You are here
Theoretical and Applied Data Science Lunch-n-learn - In-Ho Cho
Presenter: In-Ho Cho
Title: Parallel Fractional Hot Deck Imputation for Large/Big Missing Data Curing for Improving Machine Learning and Statistical Inference
Abstract: This talk I will present a recently developed parallel fractional hot deck imputation (P-FHDI) platform that is capable of curing big-n (large instances) or big-p (many variables) incomplete data. The prudent data curing can positively affect the subsequent machine learning and statistical inference, but most of the available statistical methods and tools are not suitable for large/big incomplete data. This talk will cover how to expand the well-proven fractional hot deck imputation method that is free from statistical or distributional assumptions, thereby enabling the solely data-oriented imputation. This talk will briefly cover the central notions and theories of the P-FHDI and offer the publicly available program P-FHDI with scalability performances using examples of big-n data sets (larger than millions of instances) and big-p data sets (larger than 10,000 variables). This work is being supported by NSF CSSI and jointly conducted with Jae-kwang Kim, Professor of Department of Statistics, ISU.

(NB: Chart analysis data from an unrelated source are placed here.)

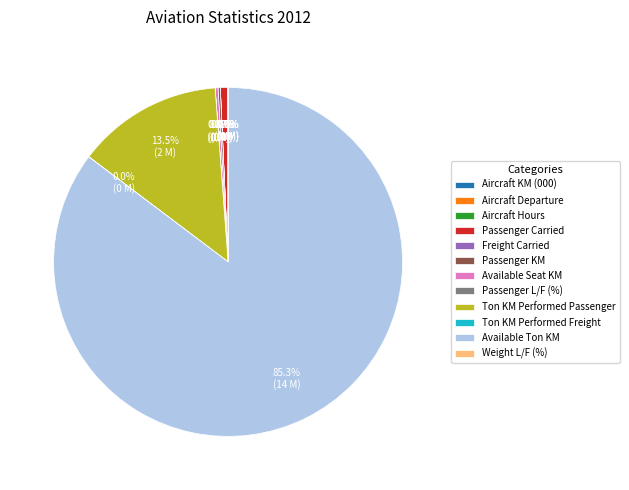

Which category has the biggest portion of the pie?

Available Ton KM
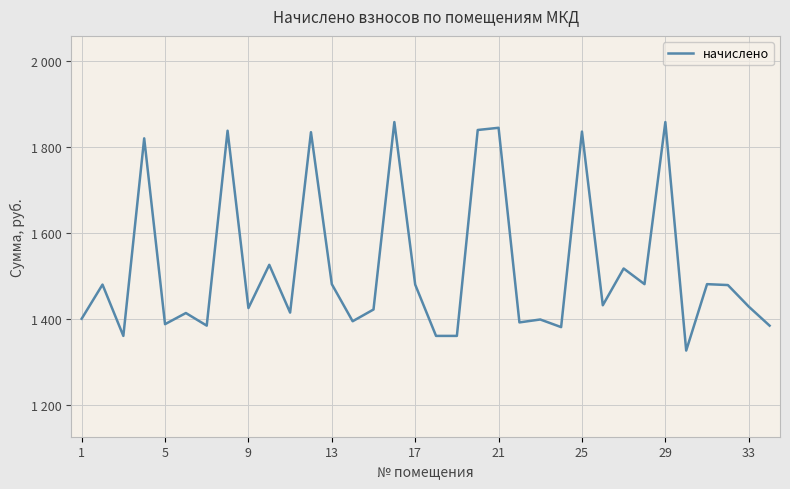

What is the minimum value shown in the chart?

1326.8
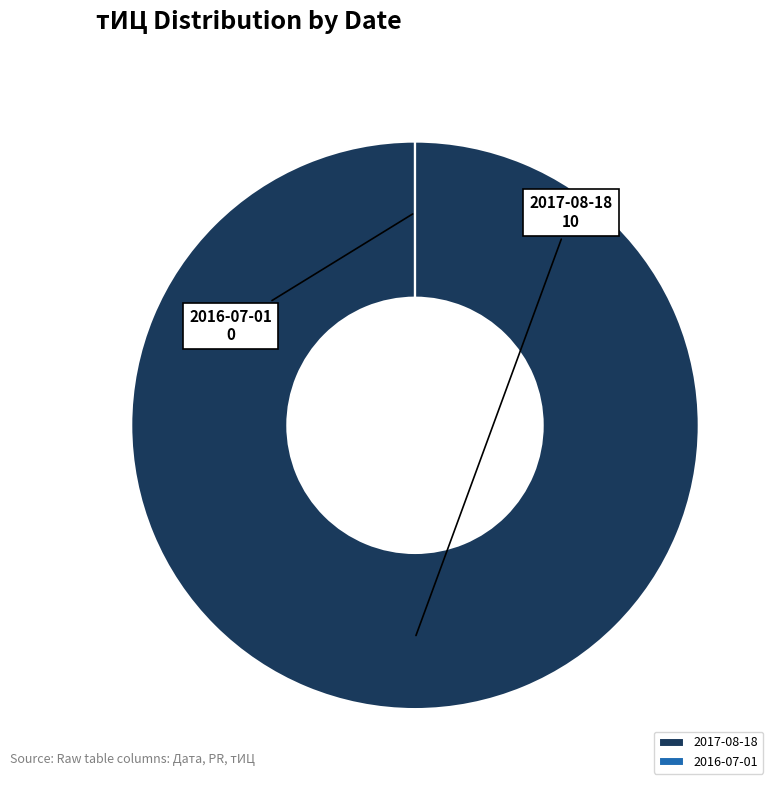

Which slice represents more than half of the pie?

2017-08-18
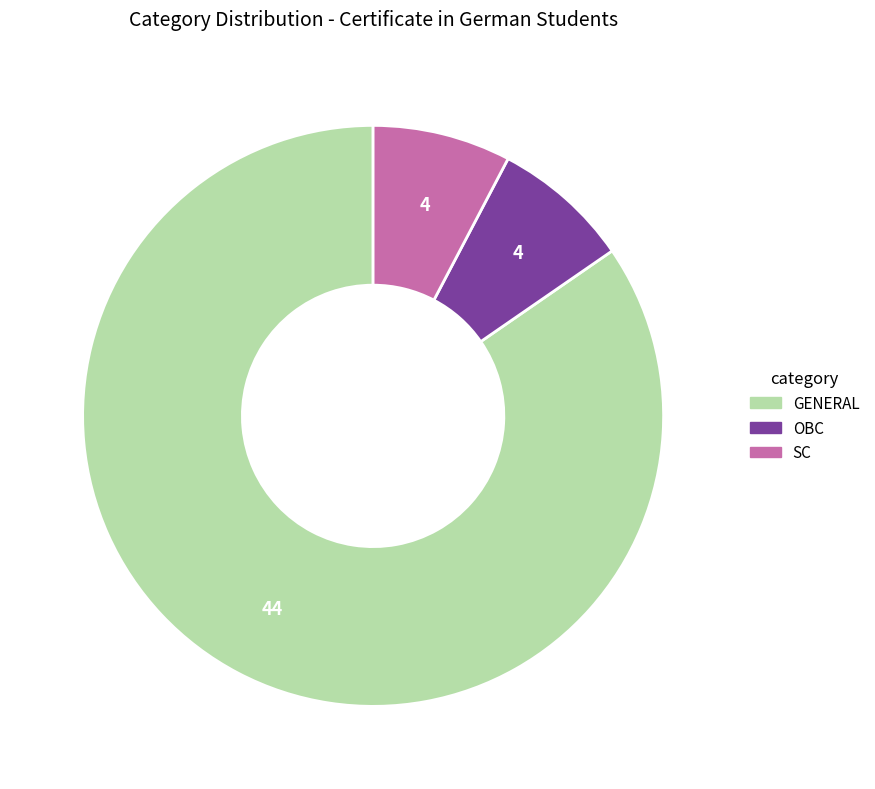

The SC slice represents 8% of the pie. True or false?

True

Bio: In-Ho Cho received the PhD degree in civil engineering and minor in Computational Sci and Eng from California Institute of Technology, USA in 2012. He is currently an associate professor of the department of CCEE at ISU. His research interests include data-driven engineering and science, computational statistics, parallel computing, parallel multi-scale finite element analysis, computational and engineering mechanics for soft micro-robotics and nanoscale materials.
After the presentation, there will be a short time for discussion and questions afterwards.